Un uomo solo al comando: Sebastien Ogier. Il pilota della Volkswagen Polo R WRC chiude la penultima giornata di gara del Rally del Messico con un vantaggio di 2’52.4 nei confronti di Mikko Hirvonen su Citroen, con anche gli imprevisti a sorridere al francese.
Sì, perchè quando Ogier si è trovato, lungo il suo percorso, un cancello chiuso che lo ha costretto a fermarsi per far scendere il proprio navigatore ed aprire l’insolito ostacolo, perdendo oltre 30 secondi, proprio Hirvonen ha subito una foratura che lo ha tenuto fermo circa due minuti. N
Nel complesso quello che è, ormai, il favoritissimo nella corsa per il Titolo, è riuscito così a portare a quasi 3 minuti il Gap.
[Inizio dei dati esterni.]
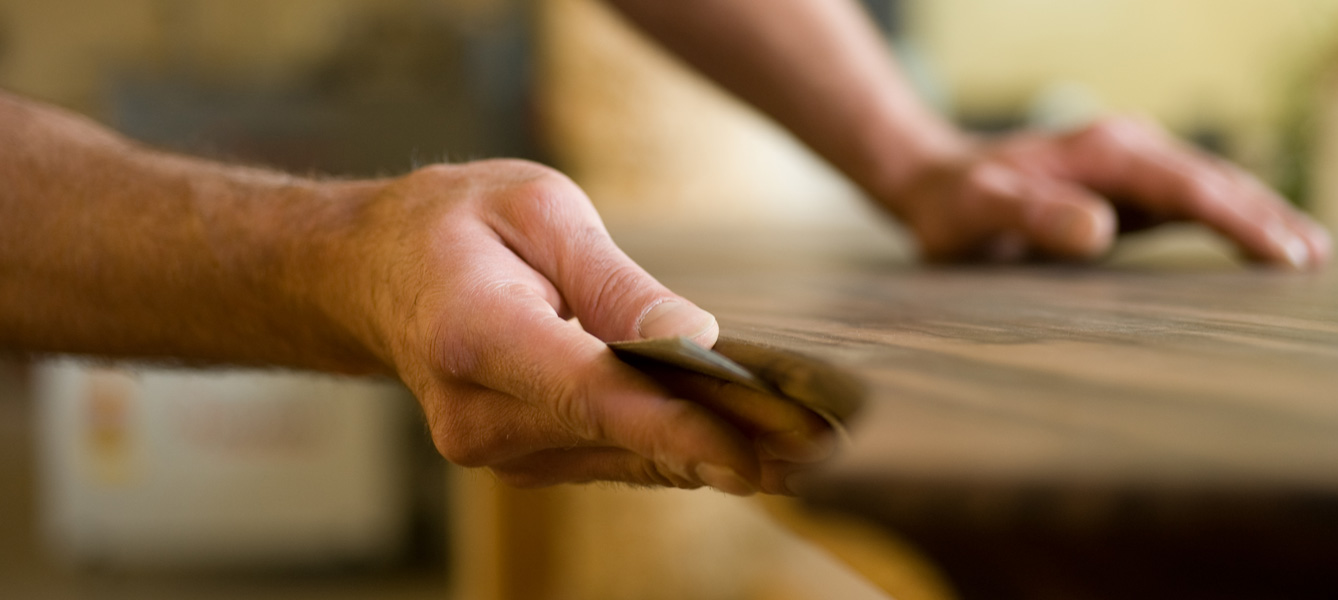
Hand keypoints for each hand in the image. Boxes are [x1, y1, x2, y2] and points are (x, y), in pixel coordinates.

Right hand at [332, 160, 831, 494]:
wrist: (372, 275)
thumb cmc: (453, 226)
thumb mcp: (537, 209)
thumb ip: (616, 282)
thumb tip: (694, 340)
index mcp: (477, 336)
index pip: (593, 394)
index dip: (679, 427)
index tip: (755, 452)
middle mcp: (480, 414)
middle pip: (623, 436)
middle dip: (727, 444)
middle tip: (823, 450)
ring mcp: (496, 449)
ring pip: (626, 458)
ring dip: (715, 457)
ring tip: (807, 456)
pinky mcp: (519, 460)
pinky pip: (612, 458)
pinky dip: (676, 452)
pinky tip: (746, 451)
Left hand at [883, 116, 1331, 267]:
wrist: (934, 186)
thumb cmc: (953, 205)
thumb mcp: (979, 211)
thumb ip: (1032, 216)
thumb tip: (1099, 228)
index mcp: (1104, 151)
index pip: (1188, 185)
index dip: (1238, 219)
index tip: (1281, 252)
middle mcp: (1127, 150)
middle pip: (1214, 181)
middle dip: (1267, 217)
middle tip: (1315, 259)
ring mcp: (1130, 169)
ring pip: (1211, 190)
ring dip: (1259, 218)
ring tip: (1310, 256)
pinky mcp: (1127, 192)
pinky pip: (1190, 206)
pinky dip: (1229, 224)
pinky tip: (1258, 248)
Sale al terzo posto Thierry Neuville in 2’59.9, prima Ford Focus dopo il ritiro di Mads Ostberg, costretto a sventolare bandiera bianca a causa di un guasto elettrico.
Alle spalle del terzetto di testa il divario si fa vertiginoso: Dani Sordo è a 4 minuti e 45 secondi, Nasser Al-Attiyah 5° a 5 minuti e 33 secondi. Buon 6° posto per Ken Block che, attualmente, detiene il miglior piazzamento mai ottenuto in una gara del WRC: il pilota ed imprenditore californiano è stato bravo a tenere la macchina in strada, senza mai brillare per velocità ma sfruttando al massimo i ritiri e gli imprevisti degli avversari.
KB#43 ora deve proteggere il 6° posto guardandosi dal ritorno di un Chris Atkinson in crescita: i due pagano rispettivamente 8’57.1 e 9‘23.8 di ritardo da Ogier. Completano la Top 10 Benito Guerra, Martin Prokop ed Evgeny Novikov , oltre i 10 minuti.
Jari-Matti Latvala, rientrato in gara dopo il ritiro al nel corso della 3° Speciale, si è aggiudicato la 18° Prova (quella che ha visto l’imprevisto di Ogier), ma è naturalmente fuori classifica con 50 minuti di gap.